▶ **Verilen metin**:

- - -

Rusya’nın Afrika’da izlediği siyaset ve kıta ülkeleriyle gelişen ilişkileri

Rusya, Afrika’yı önemli bir partner olarak görüyor. Kıta devletleri, dünyadaki meselelerde ağırlıklarını ve rollerini sürekli artırıyor. Afrika’nın yeni oluşan çok kutuplu dünya düzeninde liderlerden biri olacağına inanan Moskova da kıta ülkeleriyle ilişkilerini geliştiriyor. Afrika ülkeleri ise BM Genel Kurulu'nda Rusya aleyhine yapılan oylamalarda ya çekimser oy kullanıyor ya da oylamaya katılmıyor.

Afrika kıtasının önemi her geçen gün artıyor. Rusya da Afrika’nın artan bu jeostratejik öneminin farkında.

Bu bölgelerde faaliyette bulunan Batılı ülkeler, sömürgeci geçmişleri nedeniyle dezavantaja sahipken ve giderek belirgin hale gelen bir zemin kaybı yaşarken, Rusya ise kıta ülkelerine olumlu yaklaşarak ilişkilerini geliştiriyor.

Rusya’nın Afrika coğrafyasında izlediği siyasetin, ikili ve çoklu ilişkilerin temeli ise Sovyetler Birliği dönemine dayanıyor. 

Kriterdergi.com’dan Mehmet Çağatay Güler’in “Rusya’nın Afrika Politikası” başlıklı yazısında yer alan bilgilere göre; Sovyetler Birliği, bölgede özellikle Batı sömürgeciliğine ve emperyalizmine karşı başlatılan her türlü girişimi destekleyerek hem kendi nüfuzunu artırmayı hem de Batı’nın nüfuzunu dengelemeyi hedefliyordu.

Rusya, bu süreçte Afrika’daki birçok ülkeyle ilişkilerini derinleştirerek, muhtelif ülkelerdeki elitleri ve yönetici kadroyu kendi yanına çekti.

Sovyetler Birliği, alt ve üst yapı projeleriyle, askeri ve kültürel alanda attığı adımlarla Angola’dan Güney Afrika’ya, Libya’dan Mozambik’e oradan da Uganda’ya uzanan geniş bir etki alanına sahip oldu.

Bahse konu etki alanı ve tarihi miras, bugünkü Rusya’nın Afrika sahasında elde ettiği stratejik kazanımların ölçeğini ve bölge ülkeleri ile sağladığı askeri ve teknik alandaki iş birliğinin boyutunu belirliyor.

- - -

▶ **Gösterilen kayıtlar**:

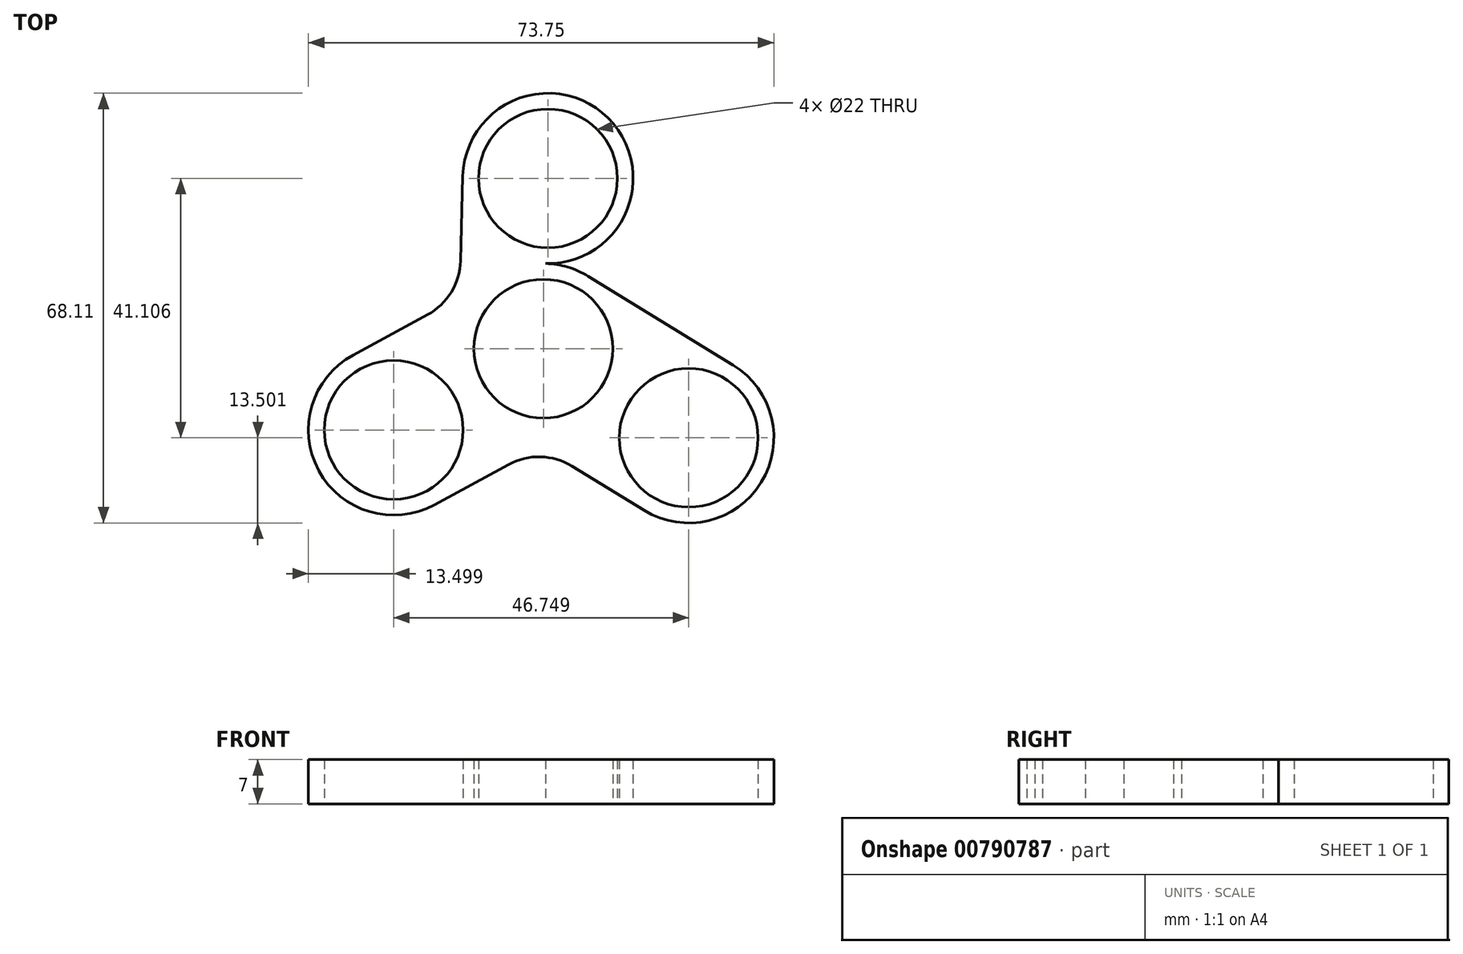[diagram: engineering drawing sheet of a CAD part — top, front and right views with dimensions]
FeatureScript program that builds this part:
annotation { "Feature Type Name" : "Feature", "Feature Type Description" : "" }
export const myFeature = defineFeature(function(context is Context, id is Id, definition is map)
    precondition{}
    {
        {
            var Q0;
            Q0=qCreatedBy(makeId("Top.planeOp"),FACE);
            var sketch = newSketch(context, id + "F0", { "sketchPlane" : qUnion([Q0])});
            skCircle(sketch, "E0", {"center": v(-20.47, -6.66) * mm, "radius": 13.5 * mm});
            skCircle(sketch, "E1", {"center": v(3.98, 33.2) * mm, "radius": 13.5 * mm});
            skCircle(sketch, "E2", {"center": v(26.28, -7.9) * mm, "radius": 13.5 * mm});
            skLineSegment(sketch, "E3", {"start": v(3.98, 33.2) * mm, "end": v(-20.47, -6.66) * mm, "construction": true});
            skLineSegment(sketch, "E4", {"start": v(3.98, 33.2) * mm, "end": v(26.28, -7.9) * mm, "construction": true});
            skCircle(sketch, "E5", {"center": v(3.26, 6.22) * mm, "radius": 13.5 * mm});
            skLineSegment(sketch, "E6", {"start": v(-20.47, -6.66) * mm, "end": v(26.28, -7.9) * mm, "construction": true});
            skLineSegment(sketch, "E7", {"start": v(-20.47, -6.66) * mm, "end": v(3.26, 6.22) * mm, "construction": true});
            skLineSegment(sketch, "E8", {"start": v(3.98, 33.2) * mm, "end": v(3.26, 6.22) * mm, "construction": true});
            skLineSegment(sketch, "E9", {"start": v(3.26, 6.22) * mm, "end": v(26.28, -7.9) * mm, "construction": true});
            skLineSegment(sketch, "E10", {"start": v(-26.9, 5.2) * mm, "end": v(-3.18, 18.08) * mm});
            skLineSegment(sketch, "E11", {"start": v(-9.52, 33.56) * mm, "end": v(-10.23, 6.57) * mm});
            skLineSegment(sketch, "E12", {"start": v(17.45, 33.97) * mm, "end": v(16.76, 5.88) * mm});
            skLineSegment(sketch, "E13", {"start": v(19.22, -19.4) * mm, "end": v(-3.8, -5.3) * mm});
            skLineSegment(sketch, "E14", {"start": v(10.32, 17.72) * mm, "end": v(33.34, 3.6) * mm});
            skLineSegment(sketch, "E15", {"start": v(-14.03, -18.53) * mm, "end": v(9.7, -5.65) * mm});
            skCircle(sketch, "E16", {"center": v(3.98, 33.2) * mm, "radius": 11 * mm});
            skCircle(sketch, "E17", {"center": v(26.28, -7.9) * mm, "radius": 11 * mm});
            skCircle(sketch, "E18", {"center": v(-20.47, -6.66) * mm, "radius": 11 * mm});
            skCircle(sketch, "E19", {"center": v(3.26, 6.22) * mm, "radius": 11 * mm});
            skSolve(sketch);
        }
        {
            var Q0;
            {var subQ0=sQuery(id+"F0.wireOp",EDGE,"E5");var subQ5=makeQuery(id+"F0.imprint","INTERSECT",VERTEX,{"derivedFrom":[subQ0,sQuery(id+"F0.wireOp",EDGE,"E14")]});Q0=makeQuery(id+"F0.imprint","IMPRINT",FACE,{"disambiguationData":[TD([[makeQuery(id+"F0.imprint","IMPRINT",EDGE,{"disambiguationData":[TD([[subQ5,-1.0]])],"derivedFrom":subQ0}),1.0]])]});}
            var Q1;
            {var subQ0=sQuery(id+"F0.wireOp",EDGE,"E0");var subQ1=makeQuery(id+"F0.imprint","INTERSECT",VERTEX,{"derivedFrom":[subQ0,sQuery(id+"F0.wireOp",EDGE,"E10")]});Q1=makeQuery(id+"F0.imprint","IMPRINT",FACE,{"disambiguationData":[TD([[makeQuery(id+"F0.imprint","IMPRINT",EDGE,{"disambiguationData":[TD([[subQ1,1.0]])],"derivedFrom":subQ0}),1.0]])]});}
            var Q2;
            {var subQ0=sQuery(id+"F0.wireOp",EDGE,"E2");var subQ1=makeQuery(id+"F0.imprint","INTERSECT",VERTEX,{"derivedFrom":[subQ0,sQuery(id+"F0.wireOp",EDGE,"E14")]});Q2=makeQuery(id+"F0.imprint","IMPRINT",FACE,{"disambiguationData":[TD([[makeQuery(id+"F0.imprint","IMPRINT",EDGE,{"disambiguationData":[TD([[subQ1,-1.0]])],"derivedFrom":subQ0}),1.0]])]});}
            var Q3;
            {var subQ0=sQuery(id+"F0.wireOp",EDGE,"E10");var subQ1=sQuery(id+"F0.wireOp",EDGE,"E0");var subQ2=makeQuery(id+"F0.imprint","INTERSECT",VERTEX,{"derivedFrom":[subQ1,subQ0]});Q3=makeQuery(id+"F0.imprint","IMPRINT",FACE,{"disambiguationData":[TD([[makeQuery(id+"F0.imprint","IMPRINT",EDGE,{"disambiguationData":[TD([[subQ2,1.0]])],"derivedFrom":subQ1}),-1.0]])]});}
            var Q4;
            {var subQ0=sQuery(id+"F0.wireOp",EDGE,"E15");var subQ1=sQuery(id+"F0.wireOp",EDGE,"E0");var subQ2=makeQuery(id+"F0.imprint","INTERSECT",VERTEX,{"derivedFrom":[subQ1,subQ0]});Q4=makeQuery(id+"F0.imprint","IMPRINT",FACE,{"disambiguationData":[TD([[makeQuery(id+"F0.imprint","IMPRINT",EDGE,{"disambiguationData":[TD([[subQ2,-1.0]])],"derivedFrom":subQ1}),-1.0]])]});}
            var Q5;
            {var subQ0=sQuery(id+"F0.wireOp",EDGE,"E1");var subQ1=makeQuery(id+"F0.imprint","INTERSECT",VERTEX,{"derivedFrom":[subQ0,sQuery(id+"F0.wireOp",EDGE,"E11")]});Q5=makeQuery(id+"F0.imprint","IMPRINT",FACE,{"disambiguationData":[TD([[makeQuery(id+"F0.imprint","IMPRINT",EDGE,{"disambiguationData":[TD([[subQ1,1.0]])],"derivedFrom":subQ0}),1.0]])]});}
            var Q6;
            {var subQ0=sQuery(id+"F0.wireOp",EDGE,"E11");var subQ1=sQuery(id+"F0.wireOp",EDGE,"E1");var subQ2=makeQuery(id+"F0.imprint","INTERSECT",VERTEX,{"derivedFrom":[subQ1,subQ0]});Q6=makeQuery(id+"F0.imprint","IMPRINT",FACE,{"disambiguationData":[TD([[makeQuery(id+"F0.imprint","IMPRINT",EDGE,{"disambiguationData":[TD([[subQ2,-1.0]])],"derivedFrom":subQ1}),-1.0]])]});}
            var Q7;
            {var subQ0=sQuery(id+"F0.wireOp",EDGE,"E12");var subQ1=sQuery(id+"F0.wireOp",EDGE,"E1");var subQ2=makeQuery(id+"F0.imprint","INTERSECT",VERTEX,{"disambiguationData":[OD(1.0)],"derivedFrom":[subQ1,subQ0]});Q7=makeQuery(id+"F0.imprint","IMPRINT",FACE,{"disambiguationData":[TD([[makeQuery(id+"F0.imprint","IMPRINT",EDGE,{"disambiguationData":[TD([[subQ2,1.0]])],"derivedFrom":subQ1}),-1.0]])]});}
            var Q8;
            {var subQ0=sQuery(id+"F0.wireOp",EDGE,"E14");var subQ1=sQuery(id+"F0.wireOp",EDGE,"E2");var subQ2=makeQuery(id+"F0.imprint","INTERSECT",VERTEX,{"derivedFrom":[subQ1,subQ0]});Q8=makeQuery(id+"F0.imprint","IMPRINT",FACE,{"disambiguationData":[TD([[makeQuery(id+"F0.imprint","IMPRINT",EDGE,{"disambiguationData":[TD([[subQ2,-1.0]])],"derivedFrom":subQ1}),-1.0]])]});}
            var Q9;
            {var subQ0=sQuery(id+"F0.wireOp",EDGE,"E13");var subQ1=sQuery(id+"F0.wireOp",EDGE,"E2");var subQ2=makeQuery(id+"F0.imprint","INTERSECT",VERTEX,{"derivedFrom":[subQ1,subQ0]});Q9=makeQuery(id+"F0.imprint","IMPRINT",FACE,{"disambiguationData":[TD([[makeQuery(id+"F0.imprint","IMPRINT",EDGE,{"disambiguationData":[TD([[subQ2,1.0]])],"derivedFrom":subQ1}),-1.0]])]});}
            var Q10;
            {var subQ0=sQuery(id+"F0.wireOp",EDGE,"E10");var subQ1=sQuery(id+"F0.wireOp",EDGE,"E5");var subQ2=makeQuery(id+"F0.imprint","INTERSECT",VERTEX,{"derivedFrom":[subQ1,subQ0]});Q10=makeQuery(id+"F0.imprint","IMPRINT",FACE,{"disambiguationData":[TD([[makeQuery(id+"F0.imprint","IMPRINT",EDGE,{"disambiguationData":[TD([[subQ2,-1.0]])],"derivedFrom":subQ1}),-1.0]])]});}
            var Q11;
            {var subQ0=sQuery(id+"F0.wireOp",EDGE,"E13");var subQ1=sQuery(id+"F0.wireOp",EDGE,"E5");var subQ2=makeQuery(id+"F0.imprint","INTERSECT",VERTEX,{"derivedFrom":[subQ1,subQ0]});Q11=makeQuery(id+"F0.imprint","IMPRINT",FACE,{"disambiguationData":[TD([[makeQuery(id+"F0.imprint","IMPRINT",EDGE,{"disambiguationData":[TD([[subQ2,-1.0]])],"derivedFrom":subQ1}),-1.0]])]});}
            var Q12;
            {var subQ0=sQuery(id+"F0.wireOp",EDGE,"E12");var subQ1=sQuery(id+"F0.wireOp",EDGE,"E5");var subQ2=makeQuery(id+"F0.imprint","INTERSECT",VERTEX,{"derivedFrom":[subQ1,subQ0]});Q12=makeQuery(id+"F0.imprint","IMPRINT",FACE,{"disambiguationData":[TD([[makeQuery(id+"F0.imprint","IMPRINT",EDGE,{"disambiguationData":[TD([[subQ2,-1.0]])],"derivedFrom":subQ1}),-1.0]])]});}
            var Q13;
            {var subQ0=sQuery(id+"F0.wireOp",EDGE,"E12");var subQ1=sQuery(id+"F0.wireOp",EDGE,"E1");var subQ2=makeQuery(id+"F0.imprint","INTERSECT",VERTEX,{"disambiguationData":[OD(0.0)],"derivedFrom":[subQ1,subQ0]});Q13=makeQuery(id+"F0.imprint","IMPRINT",FACE,{"disambiguationData":[TD([[makeQuery(id+"F0.imprint","IMPRINT",EDGE,{"disambiguationData":[TD([[subQ2,1.0]])],"derivedFrom":subQ1}),1.0]])]});}
            extrude(context, id + "F1", {"entities" : qUnion([Q0, Q1, Q2, Q3, Q4, Q5, Q6, Q7, Q8, Q9, Q10, Q11, Q12, Q13]), "depth" : 7 * mm, "offsetDistance" : 25 * mm});
        }
        {
            var Q0;
            Q0=makeQuery(id+"F1.opExtrude","SWEPT_EDGE",EDGE,{"disambiguationData":[OSD([sQuery(id+"F0.wireOp",EDGE,"E10"),sQuery(id+"F0.wireOp",EDGE,"E11")])]});
            var Q1;
            Q1=makeQuery(id+"F1.opExtrude","SWEPT_EDGE",EDGE,{"disambiguationData":[OSD([sQuery(id+"F0.wireOp",EDGE,"E12"),sQuery(id+"F0.wireOp",EDGE,"E14")])]});
            var Q2;
            Q2=makeQuery(id+"F1.opExtrude","SWEPT_EDGE",EDGE,{"disambiguationData":[OSD([sQuery(id+"F0.wireOp",EDGE,"E13"),sQuery(id+"F0.wireOp",EDGE,"E15")])]});
            fillet(context, id + "F2", {"entities" : qUnion([Q0, Q1, Q2]), "radius" : 10 * mm, "tangentPropagation" : true, "allowEdgeOverflow" : false});
        }
    });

- - -

▶ **Yapılacaklar**:
1: Rusya'nın Afrika politikasına dair metne göre Afrika ülkeleri, BM Genel Kurulu'nda Rusya aleyhine yapılan oylamalarda nasıl davranıyor?
2: Rusya'nın Afrika politikasına dair metinden, "Rusya, Afrika’yı önemli" ifadesinin geçtiği sözcüklerle açılıp "Birliği dönemine dayanıyor." ile kapanan bölümü aynen alıntılayın.
Kayıtların metinle hiçbir ilgisi yoktur.

▶ **Çözülen görevler**:
1: Ya çekimser oy kullanıyor ya da oylamaya katılmıyor.

2:
Rusya, Afrika’yı önemli bir partner olarak görüyor. Kıta devletleri, dünyadaki meselelerde ağırlıklarını ve rollerini sürekli artırıyor. Afrika’nın yeni oluşan çok kutuplu dünya düzeninde liderlerden biri olacağına inanan Moskova da kıta ülkeleriyle ilişkilerini geliştiriyor. Afrika ülkeleri ise BM Genel Kurulu'nda Rusya aleyhine yapılan oylamalarda ya çekimser oy kullanıyor ya da oylamaya katılmıyor.

Afrika kıtasının önemi her geçen gün artıyor. Rusya da Afrika’nın artan bu jeostratejik öneminin farkında.

Bu bölgelerde faaliyette bulunan Batılı ülkeler, sömürgeci geçmişleri nedeniyle dezavantaja sahipken ve giderek belirgin hale gelen bir zemin kaybı yaşarken, Rusya ise kıta ülkelerine olumlu yaklaşarak ilişkilerini geliştiriyor.

Rusya’nın Afrika coğrafyasında izlediği siyasetin, ikili ve çoklu ilişkilerin temeli ise Sovyetler Birliği dönemine dayanıyor.